Rewrite the lines of all the items below as a single numbered list, leaving out any blank lines.
────────────────
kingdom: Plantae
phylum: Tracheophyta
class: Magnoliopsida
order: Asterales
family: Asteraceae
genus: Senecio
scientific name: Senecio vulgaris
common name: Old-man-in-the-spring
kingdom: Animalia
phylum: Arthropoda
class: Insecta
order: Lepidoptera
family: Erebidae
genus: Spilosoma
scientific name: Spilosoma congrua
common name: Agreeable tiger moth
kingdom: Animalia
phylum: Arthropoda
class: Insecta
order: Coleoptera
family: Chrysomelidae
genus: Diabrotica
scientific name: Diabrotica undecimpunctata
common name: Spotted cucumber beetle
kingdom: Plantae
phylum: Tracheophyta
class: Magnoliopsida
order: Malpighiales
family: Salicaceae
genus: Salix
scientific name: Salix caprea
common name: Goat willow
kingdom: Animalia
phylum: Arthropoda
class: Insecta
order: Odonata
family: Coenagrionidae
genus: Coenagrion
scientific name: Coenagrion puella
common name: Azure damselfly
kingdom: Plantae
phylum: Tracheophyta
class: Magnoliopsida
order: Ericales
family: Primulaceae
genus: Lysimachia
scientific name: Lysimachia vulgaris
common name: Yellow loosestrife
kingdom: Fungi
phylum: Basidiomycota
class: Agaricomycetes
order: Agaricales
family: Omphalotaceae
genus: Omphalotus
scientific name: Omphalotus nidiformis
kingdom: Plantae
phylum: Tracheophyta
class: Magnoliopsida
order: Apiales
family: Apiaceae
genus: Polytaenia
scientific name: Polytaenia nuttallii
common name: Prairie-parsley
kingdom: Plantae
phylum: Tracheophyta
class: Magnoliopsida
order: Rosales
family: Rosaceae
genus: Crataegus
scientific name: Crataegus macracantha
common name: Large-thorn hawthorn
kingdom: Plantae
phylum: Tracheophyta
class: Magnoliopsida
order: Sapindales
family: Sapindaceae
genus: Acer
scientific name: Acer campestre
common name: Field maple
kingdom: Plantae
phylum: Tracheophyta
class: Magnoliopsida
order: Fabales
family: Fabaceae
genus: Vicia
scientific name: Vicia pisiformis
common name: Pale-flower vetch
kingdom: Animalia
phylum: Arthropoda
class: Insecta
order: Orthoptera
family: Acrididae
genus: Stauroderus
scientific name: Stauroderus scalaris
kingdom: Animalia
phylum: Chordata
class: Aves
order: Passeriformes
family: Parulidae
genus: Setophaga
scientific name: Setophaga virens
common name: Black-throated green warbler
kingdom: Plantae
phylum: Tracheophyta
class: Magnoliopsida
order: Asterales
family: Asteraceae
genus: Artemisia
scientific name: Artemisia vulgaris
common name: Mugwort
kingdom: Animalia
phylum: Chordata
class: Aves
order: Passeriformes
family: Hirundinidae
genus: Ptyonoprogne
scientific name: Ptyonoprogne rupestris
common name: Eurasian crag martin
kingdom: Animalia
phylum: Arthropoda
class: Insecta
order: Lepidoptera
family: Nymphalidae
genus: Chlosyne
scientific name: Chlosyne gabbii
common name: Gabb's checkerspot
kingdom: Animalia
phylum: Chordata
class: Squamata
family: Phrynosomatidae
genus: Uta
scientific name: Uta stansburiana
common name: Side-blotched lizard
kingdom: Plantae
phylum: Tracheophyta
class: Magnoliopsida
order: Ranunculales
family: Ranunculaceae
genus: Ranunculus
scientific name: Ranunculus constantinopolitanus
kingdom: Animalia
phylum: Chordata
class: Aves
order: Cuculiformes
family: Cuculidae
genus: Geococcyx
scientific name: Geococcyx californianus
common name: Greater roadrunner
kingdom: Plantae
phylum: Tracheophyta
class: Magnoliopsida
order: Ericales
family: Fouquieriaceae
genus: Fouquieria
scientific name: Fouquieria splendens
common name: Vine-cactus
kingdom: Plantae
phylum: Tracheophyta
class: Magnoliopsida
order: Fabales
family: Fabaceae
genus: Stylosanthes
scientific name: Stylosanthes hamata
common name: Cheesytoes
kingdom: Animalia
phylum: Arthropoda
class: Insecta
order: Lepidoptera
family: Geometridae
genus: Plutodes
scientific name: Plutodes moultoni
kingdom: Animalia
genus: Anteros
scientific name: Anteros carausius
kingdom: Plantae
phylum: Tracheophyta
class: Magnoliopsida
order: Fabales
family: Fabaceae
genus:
────────────────
### EXERCISE RESULT
1. kingdom: Plantae
2. phylum: Tracheophyta
3. class: Magnoliopsida
4. order: Asterales
5. family: Asteraceae
6. genus: Senecio
7. scientific name: Senecio vulgaris
8. common name: Old-man-in-the-spring
9. kingdom: Animalia
10. phylum: Arthropoda
11. class: Insecta
12. order: Lepidoptera
13. family: Erebidae
14. genus: Spilosoma
15. scientific name: Spilosoma congrua
16. common name: Agreeable tiger moth
17. kingdom: Animalia
18. phylum: Arthropoda
19. class: Insecta
20. order: Coleoptera
21. family: Chrysomelidae
22. genus: Diabrotica
23. scientific name: Diabrotica undecimpunctata
24. common name: Spotted cucumber beetle
25. kingdom: Plantae
26. phylum: Tracheophyta
27. class: Magnoliopsida
28. order: Malpighiales
29. family: Salicaceae
30. genus: Salix
31. scientific name: Salix caprea
32. common name: Goat willow
33. kingdom: Animalia
34. phylum: Arthropoda
35. class: Insecta
36. order: Odonata
37. family: Coenagrionidae
38. genus: Coenagrion
39. scientific name: Coenagrion puella
40. common name: Azure damselfly
41. kingdom: Plantae
42. phylum: Tracheophyta
43. class: Magnoliopsida
44. order: Ericales
45. family: Primulaceae
46. genus: Lysimachia
47. scientific name: Lysimachia vulgaris
48. common name: Yellow loosestrife
49. kingdom: Fungi
50. phylum: Basidiomycota
51. class: Agaricomycetes
52. order: Agaricales
53. family: Omphalotaceae
54. genus: Omphalotus
55. scientific name: Omphalotus nidiformis
56. kingdom: Plantae
57. phylum: Tracheophyta
58. class: Magnoliopsida
59. order: Apiales
60. family: Apiaceae
61. genus: Polytaenia
62. scientific name: Polytaenia nuttallii
63. common name: Prairie-parsley
64. kingdom: Plantae
65. phylum: Tracheophyta
66. class: Magnoliopsida
67. order: Rosales
68. family: Rosaceae
69. genus: Crataegus
70. scientific name: Crataegus macracantha
71. common name: Large-thorn hawthorn
72. kingdom: Plantae
73. phylum: Tracheophyta
74. class: Magnoliopsida
75. order: Sapindales
76. family: Sapindaceae
77. genus: Acer
78. scientific name: Acer campestre
79. common name: Field maple
80. kingdom: Plantae
81. phylum: Tracheophyta
82. class: Magnoliopsida
83. order: Fabales
84. family: Fabaceae
85. genus: Vicia
86. scientific name: Vicia pisiformis
87. common name: Pale-flower vetch
88. kingdom: Animalia
89. phylum: Arthropoda
90. class: Insecta
91. order: Orthoptera
92. family: Acrididae
93. genus: Stauroderus
94. scientific name: Stauroderus scalaris
95. kingdom: Animalia
96. phylum: Chordata
97. class: Aves
98. order: Passeriformes
99. family: Parulidae
100. genus: Setophaga
101. scientific name: Setophaga virens
102. common name: Black-throated green warbler
103. kingdom: Plantae
104. phylum: Tracheophyta
105. class: Magnoliopsida
106. order: Asterales
107. family: Asteraceae
108. genus: Artemisia
109. scientific name: Artemisia vulgaris
110. common name: Mugwort
111. kingdom: Animalia
112. phylum: Chordata
113. class: Aves
114. order: Passeriformes
115. family: Hirundinidae
116. genus: Ptyonoprogne
117. scientific name: Ptyonoprogne rupestris
118. common name: Eurasian crag martin
119. kingdom: Animalia
120. phylum: Arthropoda
121. class: Insecta
122. order: Lepidoptera
123. family: Nymphalidae
124. genus: Chlosyne
125. scientific name: Chlosyne gabbii
126. common name: Gabb's checkerspot
127. kingdom: Animalia
128. phylum: Chordata
129. class: Squamata
130. family: Phrynosomatidae
131. genus: Uta
132. scientific name: Uta stansburiana
133. common name: Side-blotched lizard
134. kingdom: Plantae
135. phylum: Tracheophyta
136. class: Magnoliopsida
137. order: Ranunculales
138. family: Ranunculaceae
139. genus: Ranunculus
140. scientific name: Ranunculus constantinopolitanus
141. kingdom: Animalia
142. phylum: Chordata
143. class: Aves
144. order: Cuculiformes
145. family: Cuculidae
146. genus: Geococcyx
147. scientific name: Geococcyx californianus
148. common name: Greater roadrunner
149. kingdom: Plantae
150. phylum: Tracheophyta
151. class: Magnoliopsida
152. order: Ericales
153. family: Fouquieriaceae
154. genus: Fouquieria
155. scientific name: Fouquieria splendens
156. common name: Vine-cactus
157. kingdom: Plantae
158. phylum: Tracheophyta
159. class: Magnoliopsida
160. order: Fabales
161. family: Fabaceae
162. genus: Stylosanthes
163. scientific name: Stylosanthes hamata
164. common name: Cheesytoes
165. kingdom: Animalia
166. phylum: Arthropoda
167. class: Insecta
168. order: Lepidoptera
169. family: Geometridae
170. genus: Plutodes
171. scientific name: Plutodes moultoni
172. kingdom: Animalia
173. genus: Anteros
174. scientific name: Anteros carausius
175. kingdom: Plantae
176. phylum: Tracheophyta
177. class: Magnoliopsida
178. order: Fabales
179. family: Fabaceae
180. genus:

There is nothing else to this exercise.